DataRecce / recce

The dbt data-validation toolkit for teams that care about building better data
https://datarecce.io
Apache License 2.0
257 stars 6 forks source link

[DRC-490] [Bug] recce summary genarete failed #336

Closed tomoki-takahashi-oisix closed 5 months ago

tomoki-takahashi-oisix commented 5 months ago

Current Behavior

I ran the recce summary command, but I encountered the following error:

Traceback (most recent call last):
  File "/Users/takahashi_tomoki/Documents/data-cuisine-mwaa/venv/lib/python3.11/site-packages/recce/event/track.py", line 60, in invoke
    ret = super(TrackCommand, self).invoke(ctx)
          ^^^^^^^^^^^^^^^^^^^^^^^^^^^^^^^^^^^^^
  File "/Users/takahashi_tomoki/Documents/data-cuisine-mwaa/venv/lib/python3.11/site-packages/click/core.py", line 1404, in invoke
    return ctx.invoke(self.callback, **ctx.params)
           ^^^^^^^^^^^^^^^^^^^^^^^^^^^^^^^^^^^^^^^
  File "/Users/takahashi_tomoki/Documents/data-cuisine-mwaa/venv/lib/python3.11/site-packages/click/core.py", line 760, in invoke
    return __callback(*args, **kwargs)
           ^^^^^^^^^^^^^^^^^^^^^^^^^^^
  File "/Users/takahashi_tomoki/Documents/data-cuisine-mwaa/venv/lib/python3.11/site-packages/recce/cli.py", line 220, in summary
    output = generate_markdown_summary(ctx, summary_format=kwargs.get('format'))
             ^^^^^^^^^^^^^^^^^^^^^^^^^^^^^^^^^^^^^^^^^^^^^^^^^^^^^^^^^^^^^^^^^^^
  File "/Users/takahashi_tomoki/Documents/data-cuisine-mwaa/venv/lib/python3.11/site-packages/recce/summary.py", line 389, in generate_markdown_summary
    graph = _build_lineage_graph(base_lineage, curr_lineage)
            ^^^^^^^^^^^^^^^^^^^^^^^^^^^^^^^^^^^^^^^^^^^^^^^^
  File "/Users/takahashi_tomoki/Documents/data-cuisine-mwaa/venv/lib/python3.11/site-packages/recce/summary.py", line 268, in _build_lineage_graph
    graph.create_edge(parent_id, child_id, 'base')
  File "/Users/takahashi_tomoki/Documents/data-cuisine-mwaa/venv/lib/python3.11/site-packages/recce/summary.py", line 222, in create_edge
    raise ValueError(f'Parent node {parent_id} not found in graph')
ValueError: Parent node snapshot.data_cuisine_dbt.advertising_agency_dbt_snapshot not found in graph

Expected Behavior

The recce summary command should execute successfully.

Steps To Reproduce

$ recce run 
$ recce summary recce_state.json

Relevant log output

No response

Environment

Additional Context

No response

DRC-490

even-wei commented 5 months ago

Hi @tomoki-takahashi-oisix

Is there any sensitive info in the Recce state file? If not, sharing the state file with us could accelerate the bug fixing process. If it's not sharable, it's OK, we will investigate with the error message first.

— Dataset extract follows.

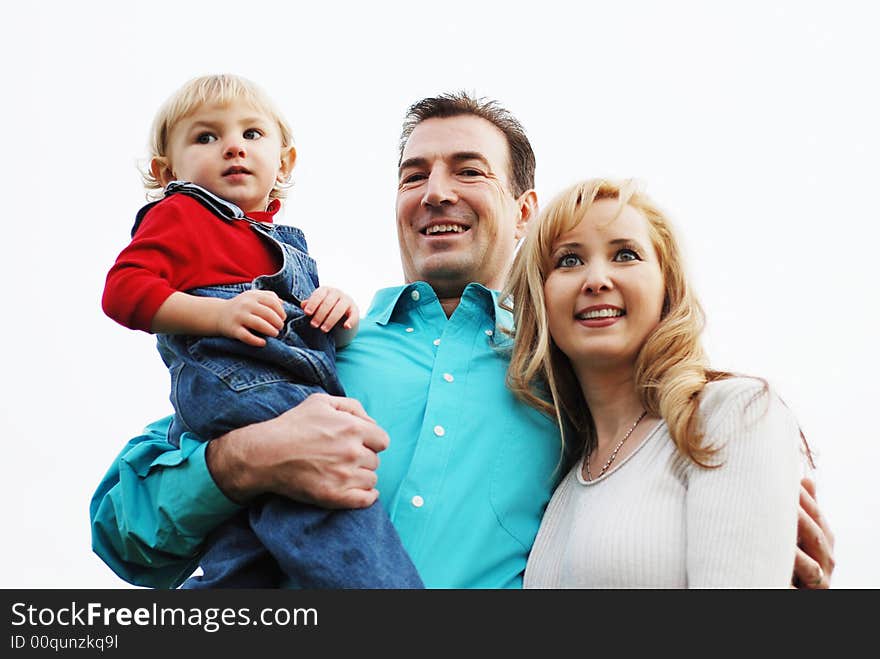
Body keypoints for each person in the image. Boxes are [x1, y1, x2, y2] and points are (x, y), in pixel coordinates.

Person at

tomoki-takahashi-oisix commented 5 months ago

As you mentioned, the Recce state file contains confidential information, so I cannot share it.

even-wei commented 5 months ago

related issue on Slack https://getdbt.slack.com/archives/C05C28V7CPP/p1718145080517769

popcornylu commented 5 months ago

I can reproduce this issue if there is a snapshot used in a project.

$ recce summary ./recce_state.json
Traceback (most recent call last):
  File "/Users/popcorny/Documents/infuseai/repo/recce/recce/event/track.py", line 60, in invoke
    ret = super(TrackCommand, self).invoke(ctx)
  File "/Users/popcorny/Documents/infuseai/repo/jaffle_shop_duckdb/venv/lib/python3.9/site-packages/click/core.py", line 1404, in invoke
    return ctx.invoke(self.callback, **ctx.params)
  File "/Users/popcorny/Documents/infuseai/repo/jaffle_shop_duckdb/venv/lib/python3.9/site-packages/click/core.py", line 760, in invoke
    return __callback(*args, **kwargs)
  File "/Users/popcorny/Documents/infuseai/repo/recce/recce/cli.py", line 220, in summary
    output = generate_markdown_summary(ctx, summary_format=kwargs.get('format'))
  File "/Users/popcorny/Documents/infuseai/repo/recce/recce/summary.py", line 389, in generate_markdown_summary
    graph = _build_lineage_graph(base_lineage, curr_lineage)
  File "/Users/popcorny/Documents/infuseai/repo/recce/recce/summary.py", line 271, in _build_lineage_graph
    graph.create_edge(parent_id, child_id, 'current')
  File "/Users/popcorny/Documents/infuseai/repo/recce/recce/summary.py", line 224, in create_edge
    raise ValueError(f'Child node {child_id} not found in graph')
ValueError: Child node snapshot.jaffle_shop.my_snapshot not found in graph
popcornylu commented 5 months ago

Fixed in #339